INSTRUCTIONS FOR THE TASK: Reproduce, please, only the lines from the first line below to the line containing "Odgojno - obrazovne", inclusive.

TASK DATA:
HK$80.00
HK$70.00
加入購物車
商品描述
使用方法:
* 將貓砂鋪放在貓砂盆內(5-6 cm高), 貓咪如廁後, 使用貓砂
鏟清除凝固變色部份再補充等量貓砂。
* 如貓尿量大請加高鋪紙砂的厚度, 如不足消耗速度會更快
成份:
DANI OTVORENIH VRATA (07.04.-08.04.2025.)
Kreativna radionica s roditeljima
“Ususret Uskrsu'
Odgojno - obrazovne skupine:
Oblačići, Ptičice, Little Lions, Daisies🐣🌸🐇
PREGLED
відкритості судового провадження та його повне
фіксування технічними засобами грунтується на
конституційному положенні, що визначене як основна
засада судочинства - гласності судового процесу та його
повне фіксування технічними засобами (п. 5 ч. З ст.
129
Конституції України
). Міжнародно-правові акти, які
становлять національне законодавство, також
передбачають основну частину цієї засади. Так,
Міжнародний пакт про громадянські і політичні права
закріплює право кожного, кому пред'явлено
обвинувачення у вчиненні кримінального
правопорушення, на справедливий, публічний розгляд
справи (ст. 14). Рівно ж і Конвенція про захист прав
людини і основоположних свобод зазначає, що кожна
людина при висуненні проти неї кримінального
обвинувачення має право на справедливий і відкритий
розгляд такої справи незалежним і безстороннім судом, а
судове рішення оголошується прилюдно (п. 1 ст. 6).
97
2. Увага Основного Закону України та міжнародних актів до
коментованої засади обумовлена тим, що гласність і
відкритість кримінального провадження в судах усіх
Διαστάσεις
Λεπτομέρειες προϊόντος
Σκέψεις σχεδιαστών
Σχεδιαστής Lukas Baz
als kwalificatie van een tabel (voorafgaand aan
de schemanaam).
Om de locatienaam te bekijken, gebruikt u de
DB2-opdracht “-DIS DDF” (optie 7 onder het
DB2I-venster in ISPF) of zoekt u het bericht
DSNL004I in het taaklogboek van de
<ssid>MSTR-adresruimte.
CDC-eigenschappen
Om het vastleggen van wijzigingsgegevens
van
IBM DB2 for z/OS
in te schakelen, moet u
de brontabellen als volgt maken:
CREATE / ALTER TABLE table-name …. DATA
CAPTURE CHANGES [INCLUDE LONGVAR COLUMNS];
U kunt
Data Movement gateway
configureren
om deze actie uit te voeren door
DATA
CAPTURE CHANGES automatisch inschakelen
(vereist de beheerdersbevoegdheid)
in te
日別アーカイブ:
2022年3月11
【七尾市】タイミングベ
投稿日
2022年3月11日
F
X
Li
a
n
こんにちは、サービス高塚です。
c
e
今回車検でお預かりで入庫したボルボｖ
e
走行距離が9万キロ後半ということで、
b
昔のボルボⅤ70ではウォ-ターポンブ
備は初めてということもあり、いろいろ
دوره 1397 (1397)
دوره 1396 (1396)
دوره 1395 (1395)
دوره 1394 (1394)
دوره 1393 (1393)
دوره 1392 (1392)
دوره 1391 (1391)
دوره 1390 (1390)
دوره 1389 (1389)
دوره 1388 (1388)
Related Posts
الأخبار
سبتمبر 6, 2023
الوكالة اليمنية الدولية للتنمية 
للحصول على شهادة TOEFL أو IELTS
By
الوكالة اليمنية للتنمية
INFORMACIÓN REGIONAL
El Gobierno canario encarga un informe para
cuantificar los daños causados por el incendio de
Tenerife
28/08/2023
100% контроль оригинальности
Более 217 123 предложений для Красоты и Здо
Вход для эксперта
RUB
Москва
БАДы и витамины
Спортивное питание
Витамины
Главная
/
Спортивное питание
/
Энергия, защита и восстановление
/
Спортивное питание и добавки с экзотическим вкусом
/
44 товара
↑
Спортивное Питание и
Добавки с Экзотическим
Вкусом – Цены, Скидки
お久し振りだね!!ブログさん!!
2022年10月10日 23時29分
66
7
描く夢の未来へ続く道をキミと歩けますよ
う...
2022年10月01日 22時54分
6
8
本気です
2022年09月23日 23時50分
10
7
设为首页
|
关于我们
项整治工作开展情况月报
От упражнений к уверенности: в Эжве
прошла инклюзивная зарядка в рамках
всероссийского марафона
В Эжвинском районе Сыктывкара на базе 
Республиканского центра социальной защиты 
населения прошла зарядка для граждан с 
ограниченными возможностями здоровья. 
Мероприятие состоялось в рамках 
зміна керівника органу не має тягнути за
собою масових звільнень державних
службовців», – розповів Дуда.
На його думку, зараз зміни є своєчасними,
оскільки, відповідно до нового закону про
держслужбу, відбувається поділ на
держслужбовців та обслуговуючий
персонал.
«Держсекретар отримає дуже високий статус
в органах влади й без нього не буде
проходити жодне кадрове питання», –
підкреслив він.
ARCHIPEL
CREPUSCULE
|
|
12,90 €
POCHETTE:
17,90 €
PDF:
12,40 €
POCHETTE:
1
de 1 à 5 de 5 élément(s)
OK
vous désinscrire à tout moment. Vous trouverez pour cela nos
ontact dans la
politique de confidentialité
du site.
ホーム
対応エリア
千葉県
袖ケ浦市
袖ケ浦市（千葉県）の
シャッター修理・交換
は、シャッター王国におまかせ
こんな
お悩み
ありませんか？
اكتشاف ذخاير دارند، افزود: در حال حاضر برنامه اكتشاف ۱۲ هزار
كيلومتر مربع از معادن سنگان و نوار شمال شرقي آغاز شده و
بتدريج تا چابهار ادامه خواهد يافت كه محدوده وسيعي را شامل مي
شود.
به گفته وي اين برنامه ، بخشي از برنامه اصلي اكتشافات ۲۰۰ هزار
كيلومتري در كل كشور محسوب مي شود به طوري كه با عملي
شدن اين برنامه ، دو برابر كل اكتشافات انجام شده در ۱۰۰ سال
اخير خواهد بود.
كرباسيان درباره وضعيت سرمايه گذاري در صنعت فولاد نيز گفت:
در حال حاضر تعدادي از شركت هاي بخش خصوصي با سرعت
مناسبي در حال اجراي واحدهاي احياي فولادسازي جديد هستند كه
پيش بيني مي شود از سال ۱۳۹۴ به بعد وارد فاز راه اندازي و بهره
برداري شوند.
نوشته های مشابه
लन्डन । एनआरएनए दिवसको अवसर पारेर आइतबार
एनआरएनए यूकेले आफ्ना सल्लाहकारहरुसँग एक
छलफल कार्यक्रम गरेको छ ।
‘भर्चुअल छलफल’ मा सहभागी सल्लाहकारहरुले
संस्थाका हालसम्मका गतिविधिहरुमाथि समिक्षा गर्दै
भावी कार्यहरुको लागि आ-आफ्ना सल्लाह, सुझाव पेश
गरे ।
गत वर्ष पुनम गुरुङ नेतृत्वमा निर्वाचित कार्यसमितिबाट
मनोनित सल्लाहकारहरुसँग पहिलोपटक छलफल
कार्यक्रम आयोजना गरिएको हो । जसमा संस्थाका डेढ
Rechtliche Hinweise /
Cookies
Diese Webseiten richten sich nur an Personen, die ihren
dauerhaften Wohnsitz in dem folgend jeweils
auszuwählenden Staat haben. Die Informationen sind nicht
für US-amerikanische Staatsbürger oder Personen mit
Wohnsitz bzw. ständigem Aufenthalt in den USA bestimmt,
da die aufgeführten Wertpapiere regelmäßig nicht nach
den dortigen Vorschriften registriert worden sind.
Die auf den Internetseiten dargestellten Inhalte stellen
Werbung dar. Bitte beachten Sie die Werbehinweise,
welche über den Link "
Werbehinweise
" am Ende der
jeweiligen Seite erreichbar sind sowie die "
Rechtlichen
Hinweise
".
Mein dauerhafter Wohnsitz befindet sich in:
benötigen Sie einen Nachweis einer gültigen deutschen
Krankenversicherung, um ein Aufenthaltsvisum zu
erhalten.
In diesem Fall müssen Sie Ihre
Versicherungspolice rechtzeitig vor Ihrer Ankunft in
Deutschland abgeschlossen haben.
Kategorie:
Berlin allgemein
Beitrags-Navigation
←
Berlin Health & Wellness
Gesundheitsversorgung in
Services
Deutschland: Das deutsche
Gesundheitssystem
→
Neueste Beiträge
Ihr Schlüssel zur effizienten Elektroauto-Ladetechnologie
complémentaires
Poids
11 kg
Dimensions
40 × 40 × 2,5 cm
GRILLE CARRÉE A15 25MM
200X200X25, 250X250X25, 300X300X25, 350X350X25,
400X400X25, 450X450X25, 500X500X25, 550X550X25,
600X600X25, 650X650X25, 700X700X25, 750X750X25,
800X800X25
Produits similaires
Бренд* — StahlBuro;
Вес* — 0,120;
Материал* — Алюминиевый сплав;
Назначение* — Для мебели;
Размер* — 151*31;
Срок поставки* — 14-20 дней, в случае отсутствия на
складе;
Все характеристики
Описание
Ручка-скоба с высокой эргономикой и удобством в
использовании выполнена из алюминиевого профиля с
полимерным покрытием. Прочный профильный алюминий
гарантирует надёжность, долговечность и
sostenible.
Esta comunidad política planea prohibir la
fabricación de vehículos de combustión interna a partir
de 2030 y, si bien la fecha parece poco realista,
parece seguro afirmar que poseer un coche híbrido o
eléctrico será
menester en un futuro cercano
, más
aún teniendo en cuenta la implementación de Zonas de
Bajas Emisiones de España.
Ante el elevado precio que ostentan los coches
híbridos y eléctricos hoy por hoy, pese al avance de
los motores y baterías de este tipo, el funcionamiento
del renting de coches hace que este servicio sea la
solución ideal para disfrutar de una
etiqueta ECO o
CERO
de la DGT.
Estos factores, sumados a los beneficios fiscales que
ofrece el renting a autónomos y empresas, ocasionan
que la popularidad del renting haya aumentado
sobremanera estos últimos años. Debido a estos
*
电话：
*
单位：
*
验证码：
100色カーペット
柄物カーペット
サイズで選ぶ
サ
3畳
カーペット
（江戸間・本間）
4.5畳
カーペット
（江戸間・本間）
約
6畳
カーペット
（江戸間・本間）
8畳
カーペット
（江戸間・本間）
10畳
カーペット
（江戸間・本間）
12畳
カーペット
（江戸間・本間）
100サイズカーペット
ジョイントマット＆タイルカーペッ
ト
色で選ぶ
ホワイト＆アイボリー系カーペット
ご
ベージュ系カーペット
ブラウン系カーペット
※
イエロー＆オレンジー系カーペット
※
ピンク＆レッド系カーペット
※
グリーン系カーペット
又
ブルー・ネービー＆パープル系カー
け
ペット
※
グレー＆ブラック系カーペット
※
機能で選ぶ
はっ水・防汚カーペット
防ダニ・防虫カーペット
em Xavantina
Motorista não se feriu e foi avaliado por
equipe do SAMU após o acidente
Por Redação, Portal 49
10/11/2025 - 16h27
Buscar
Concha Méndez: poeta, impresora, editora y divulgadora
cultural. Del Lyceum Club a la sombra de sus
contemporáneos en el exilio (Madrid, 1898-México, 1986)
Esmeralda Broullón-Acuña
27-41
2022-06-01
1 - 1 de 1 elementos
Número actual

THE ANSWER:
HK$80.00
HK$70.00
加入購物車
商品描述
使用方法:
* 將貓砂鋪放在貓砂盆內(5-6 cm高), 貓咪如廁後, 使用貓砂
鏟清除凝固變色部份再補充等量貓砂。
* 如貓尿量大請加高鋪紙砂的厚度, 如不足消耗速度會更快
成份:
DANI OTVORENIH VRATA (07.04.-08.04.2025.)
Kreativna radionica s roditeljima
“Ususret Uskrsu'
Odgojno - obrazovne skupine:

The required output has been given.